Effective population-based screening requires adequate compliance among the target population [1]. The goal of the UK breast screening programme, a 25% reduction in mortality, required first-screen compliance to be 70% [2, 3]. This target was exceeded in many areas throughout the UK [4]. Another key prerequisite to maintaining a successful screening programme is acceptability, and the ≥ 90% reattendance rate among previous screenees indicated high acceptability in UK women [4].

Despite meeting most of the targets set, however, breast screening in the UK has not been an unmitigated success story. When screening was introduced there were reports of increased anxiety among the large numbers of women undergoing assessment following positive screening mammography [5]. Although most women do not show abnormalities on their screening mammograms and are simply asked to return for rescreening in 3 years, the mammograms of 5–9% of all women indicate possible malignancy. These women must undergo a second 'assessment' phase of the screening process, which involves further procedures such as ultrasound, needle biopsy and, possibly, open biopsy to establish a definitive diagnosis. As expected, malignancy is ruled out for the majority of women assessed, indicating that the result of their mammography was falsely positive. In the current study, the term 'false positive' is thus applied to any woman who is recalled for assessment on the basis of mammographic findings and in whom cancer is not diagnosed. Other studies may limit use of the term only to those women who have undergone open biopsy with no resultant diagnosis of cancer.

Although some studies have indicated that false-positive mammography does not deter women from reattending [68], it clearly has associated financial and psychological costs. Furthermore, ourselves [9] and other workers [10] have found that women judged false positive at first screen are more likely to develop an interval cancer before the second screening is due. To assess the impact of false-positive mammography on screening effectiveness, we investigate whether false-positive mammography affects subsequent reattendance in East Anglia. We quantify the magnitude of the increased risk of interval cancer, and extend these investigations to determine whether false-positive mammography at first screen increases the risk of cancer detected at second screen.

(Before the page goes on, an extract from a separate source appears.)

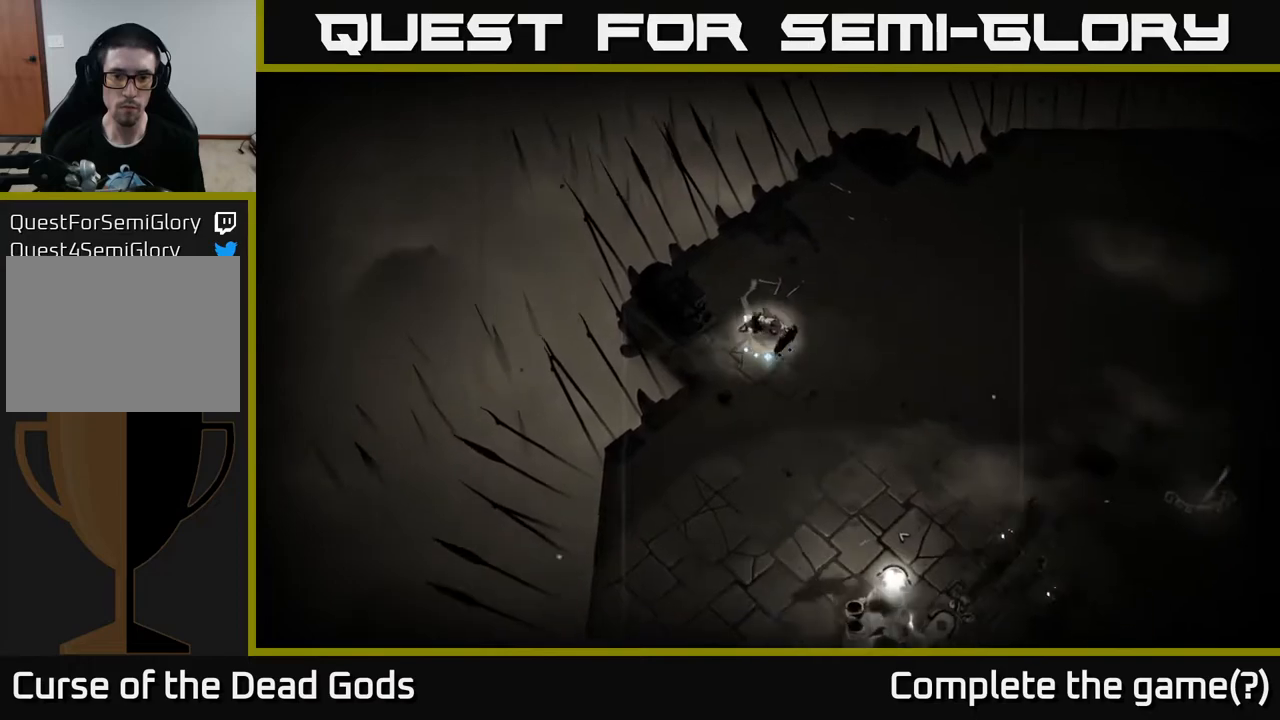
{"buttons": ["Y"], "left_stick": "down-right", "right_stick": "center", "events": [[167, "Y", "down"]]}
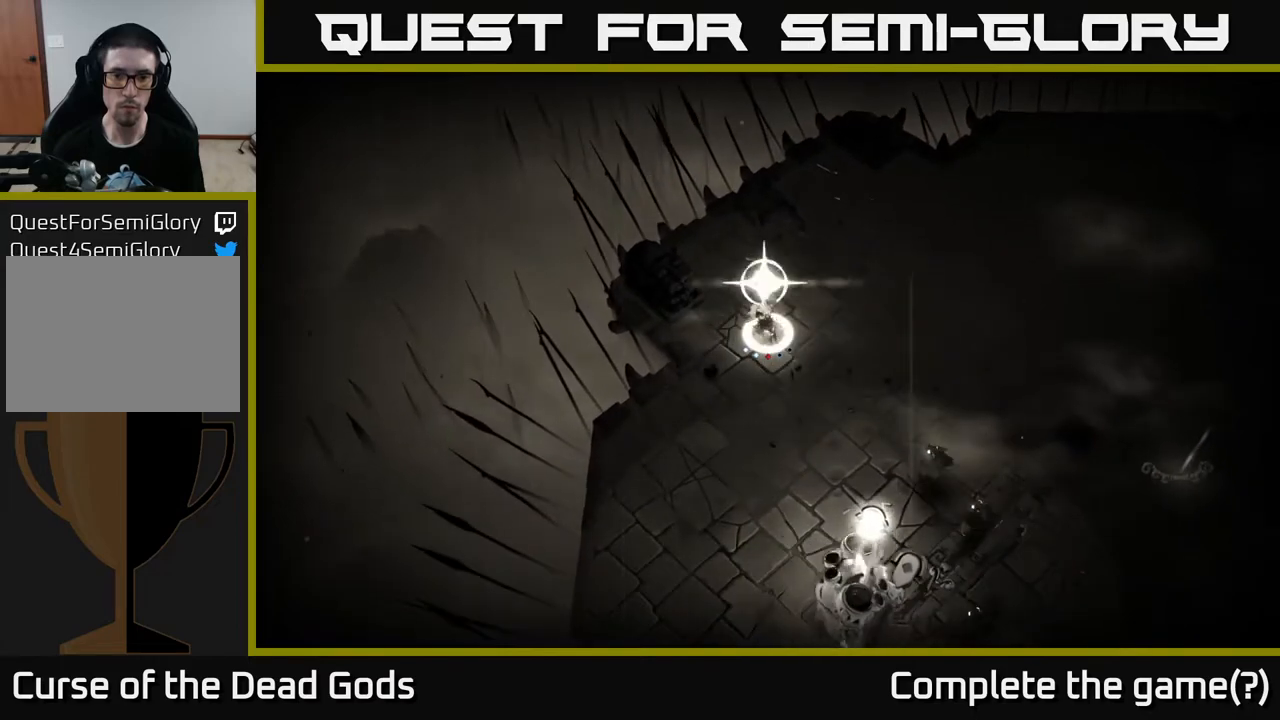
{"buttons": [], "left_stick": "down-right", "right_stick": "center", "events": [[217, "Y", "up"]]}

Finally, we compare the pathology of cancers presenting in women who have undergone false-positive mammography with that of cancers in women judged normal at the preceding screening.

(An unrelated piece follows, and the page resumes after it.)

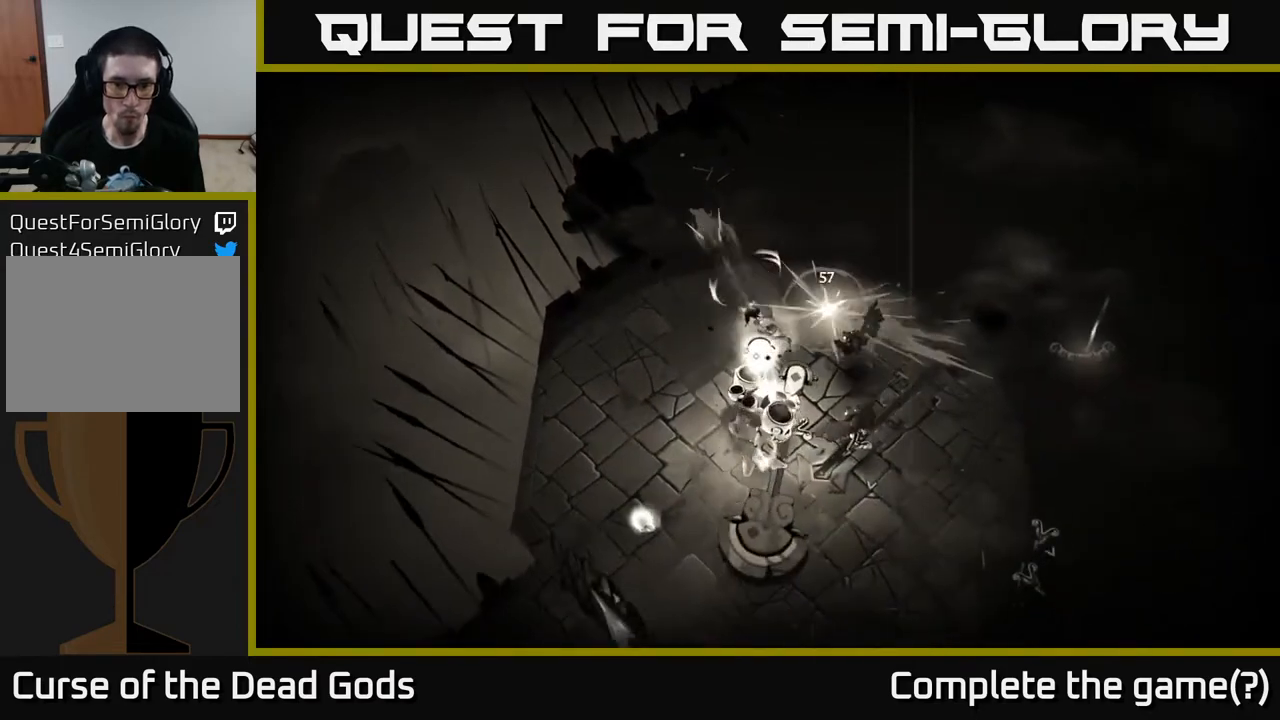
{"buttons": ["X"], "left_stick": "down-right", "right_stick": "center", "events": [[83, "X", "down"], [167, "X", "up"], [250, "X", "down"], [317, "X", "up"], [433, "X", "down"]]}
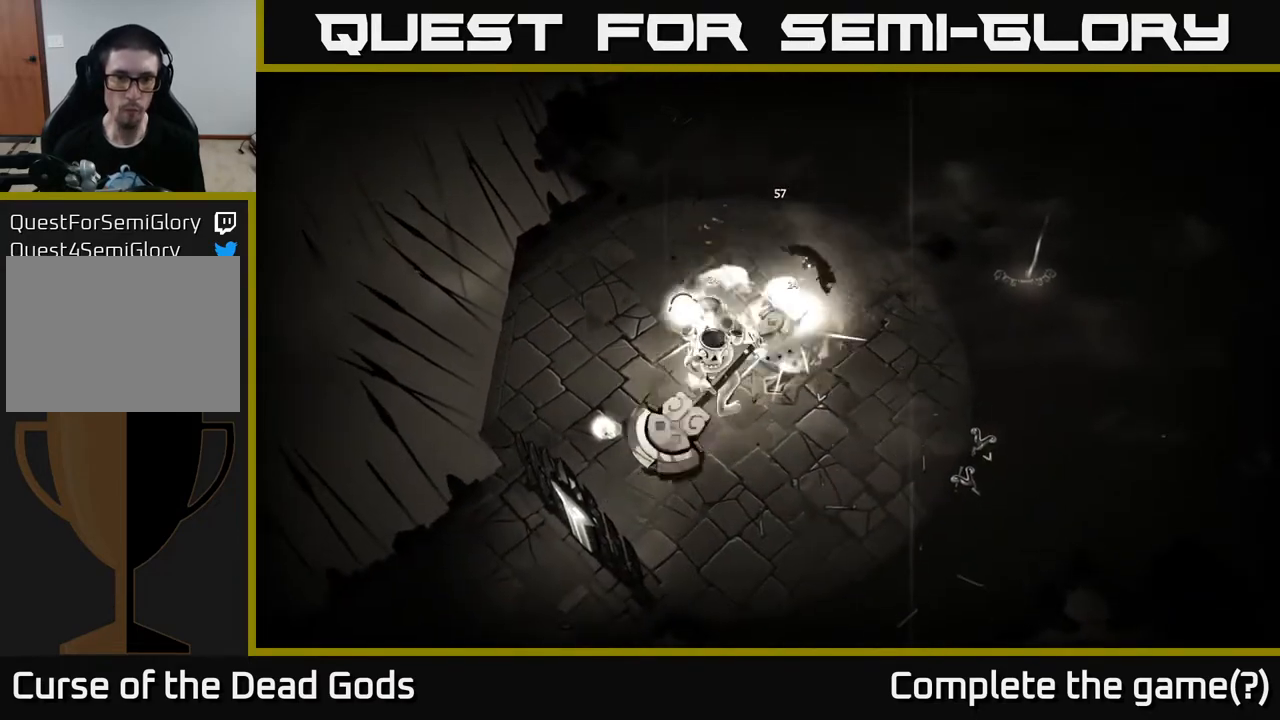
{"buttons": ["X"], "left_stick": "down-left", "right_stick": "center", "events": [[17, "X", "up"], [100, "X", "down"], [117, "left_stick", "down"], [200, "X", "up"], [300, "X", "down"], [400, "X", "up"], [483, "X", "down"], [483, "left_stick", "down-left"]]}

Screening was introduced in East Anglia over the period 1989–1991. Women were invited by year of birth, in 5-year age groups [11]. The first round of screening occurred in 1989–1995, and the second occurred 3 years later (1992–1998). All women invited to the first round, and eligible for reinvitation to the second, were identified on the breast screening computer system. The majority was aged 50–62 years. Those aged 63–64 years were beyond the invited age range at the time of the second screen and were excluded. We only included women invited on schedule (i.e. within 24 months of commencing invitation of the relevant birth cohort) in order to exclude women who failed to respond at first invitation but who attended for the first time on reinvitation 3 years later [12].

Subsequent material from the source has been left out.